Text ->

━━━

I think my point was that why have it resume where it left off at all.   Why 
could we not just do something like:


Foo doSomething(...) {
....
    if (continuationProvider != null) {
         final Coninuation cont = coninuationProvider.getContinuation();
         cont.suspend();
         executor.execute(new Runnable() {
           public void run() {  
               cont.resume(doTheRealThing(....));
           }
         });
         return null;
    } 
    // no continuation support, must do syncronous
	 return doTheRealThing(...);
}
Foo doTheRealThing(...) {
    return new Foo();
}

With a setup like that, there isn't a need for doSomething(...) to be called 
again at all.   The runtime would be able to handle it all.  For some 
transports, we could use the thread that called resume(obj) to restart the 
chain and such and not bother with another transport provided thread and do 
the tread context switches and such.

Dan


> > I actually would like to change everything to not bother with the
> > exception either.   The endpoint would call "suspend" and if it returns 
> > true (meaning the request was suspended), just return null.  If false,
> > it knows it needs to do the work synchronously.   It's much closer to
> > how the Servlet 3 things work.   Unfortunately, that would completely
> > change the semantics of the API and would require some good docs for the
> > migration guide.
> 
> I don't think this is a good idea, if we can't support to the
> continuation API from the transport level, we simple don't let the user
> can get the ContinuationProvider from the message context.

━━━

Dataset ->
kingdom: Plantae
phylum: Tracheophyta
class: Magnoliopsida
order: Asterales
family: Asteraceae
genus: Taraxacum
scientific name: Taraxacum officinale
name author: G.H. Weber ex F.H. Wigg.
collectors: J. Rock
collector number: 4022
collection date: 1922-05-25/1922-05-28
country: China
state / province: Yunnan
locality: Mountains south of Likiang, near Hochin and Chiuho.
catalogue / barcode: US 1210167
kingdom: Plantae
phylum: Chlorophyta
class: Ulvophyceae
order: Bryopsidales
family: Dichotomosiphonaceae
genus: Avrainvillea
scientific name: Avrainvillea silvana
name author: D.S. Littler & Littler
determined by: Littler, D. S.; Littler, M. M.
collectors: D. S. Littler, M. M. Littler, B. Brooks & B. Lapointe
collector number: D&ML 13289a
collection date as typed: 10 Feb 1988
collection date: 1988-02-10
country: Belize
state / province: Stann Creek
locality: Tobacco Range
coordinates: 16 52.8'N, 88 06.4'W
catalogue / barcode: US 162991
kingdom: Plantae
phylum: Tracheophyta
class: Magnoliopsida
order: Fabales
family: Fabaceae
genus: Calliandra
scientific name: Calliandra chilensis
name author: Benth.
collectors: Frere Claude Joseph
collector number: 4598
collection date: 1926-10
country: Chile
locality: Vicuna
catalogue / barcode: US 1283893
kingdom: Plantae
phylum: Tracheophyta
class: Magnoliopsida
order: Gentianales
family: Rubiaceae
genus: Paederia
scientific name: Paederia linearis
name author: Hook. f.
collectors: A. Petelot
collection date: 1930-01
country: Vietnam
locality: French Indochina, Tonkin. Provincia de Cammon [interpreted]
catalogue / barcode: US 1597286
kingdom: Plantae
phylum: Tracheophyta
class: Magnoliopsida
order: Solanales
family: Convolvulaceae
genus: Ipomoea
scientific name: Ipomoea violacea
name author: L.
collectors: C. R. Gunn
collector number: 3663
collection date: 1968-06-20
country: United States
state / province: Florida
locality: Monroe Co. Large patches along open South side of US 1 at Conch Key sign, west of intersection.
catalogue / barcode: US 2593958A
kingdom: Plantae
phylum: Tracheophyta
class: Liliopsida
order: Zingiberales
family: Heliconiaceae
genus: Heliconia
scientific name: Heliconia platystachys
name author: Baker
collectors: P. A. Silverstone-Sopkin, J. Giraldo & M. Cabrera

━━━

Task goal ->
Extend the mailing-list message on suspending and resuming requests through the continuation API, starting after its final quoted line.

Exercise answer ->
> 
> It could be much easier for user to use :)
> 
> [1]https://issues.apache.org/jira/browse/CXF-2982
> 
> Willem

-- 
Daniel Kulp
dkulp@apache.org
http://dankulp.com/blog

Re: CXF continuation enhancement

Posted by Willem Jiang <wi...@gmail.com>.
Hi Dan,

Daniel Kulp wrote:
> On Thursday 02 September 2010 9:32:46 am Willem Jiang wrote:
>> Hi
>>
>> I just did some work to let the camel-cxf leverage the CXF continuation
>> framework which you did. I just found current CXF continuation which
>> suspend is implemented by throw the runtime exception. This
>> implementation has a shortcoming which cannot call the other framework's
>> async API after continuation suspend is called as Jetty7 does.
>>
>> This will introduce a situation that continuation resume will be called
>> before the continuation suspend is called if the famework's async API is
>> finally using the thread to do the job.
>>
>> So I'm thinking of some enhancement could be possible to let CXF
>> continuation leverage Jetty 7 new continuation API.
>>
>> Any idea?

I created a JIRA[1] and submit a patch for it. Please review it :)

> 
> While upgrading things to Jetty 7, this is something I was thinking about a 
> bit more as well.    I actually wanted to add a method like:
> 
> public void resume(Object r);
> 
> method onto the continuation.   The endpoint (or background thread or 
> whatever) could call that directly (the Object being the thing that would 
> normally be returned from the method).  The runtime could immediately just 
> grab the associated chain and pick up where it left off and not do the restart 
> thing.   The new Servlet 3 API's and the new things in Jetty 7 seem to allow 
> that.   It could potentially make the continuations stuff a lot easier to work 
> with.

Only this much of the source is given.